__PROBLEM DESCRIPTION__: The entries below are to be repeated exactly, with the pictures left out.

__Stored items from a collection__:
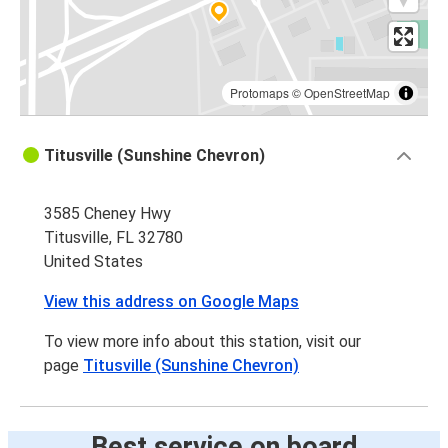
Protomaps
©
OpenStreetMap
Titusville (Sunshine Chevron)
3585 Cheney Hwy
Titusville, FL 32780
United States
View this address on Google Maps
To view more info about this station, visit our
page
Titusville (Sunshine Chevron)
Best service on board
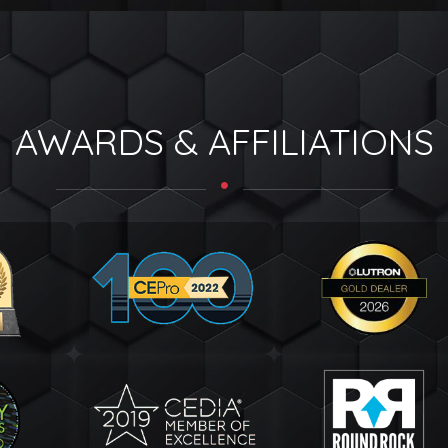
AWARDS & AFFILIATIONS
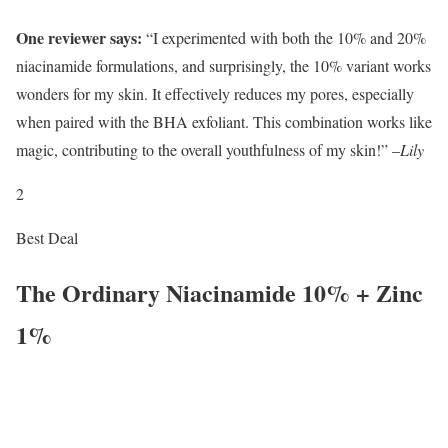
One reviewer says:
“I experimented with both the 10% and 20%
niacinamide formulations, and surprisingly, the 10% variant works
wonders for my skin. It effectively reduces my pores, especially
when paired with the BHA exfoliant. This combination works like
magic, contributing to the overall youthfulness of my skin!” –
Lily
2
Best Deal
The Ordinary Niacinamide 10% + Zinc
1%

__ANSWER FOR THIS EXERCISE__:
Protomaps
©
OpenStreetMap
Titusville (Sunshine Chevron)
3585 Cheney Hwy
Titusville, FL 32780
United States
View this address on Google Maps
To view more info about this station, visit our
page
Titusville (Sunshine Chevron)
Best service on board
AWARDS & AFFILIATIONS
One reviewer says:
“I experimented with both the 10% and 20%
niacinamide formulations, and surprisingly, the 10% variant works
wonders for my skin. It effectively reduces my pores, especially
when paired with the BHA exfoliant. This combination works like
magic, contributing to the overall youthfulness of my skin!” –
Lily
2
Best Deal
The Ordinary Niacinamide 10% + Zinc
1%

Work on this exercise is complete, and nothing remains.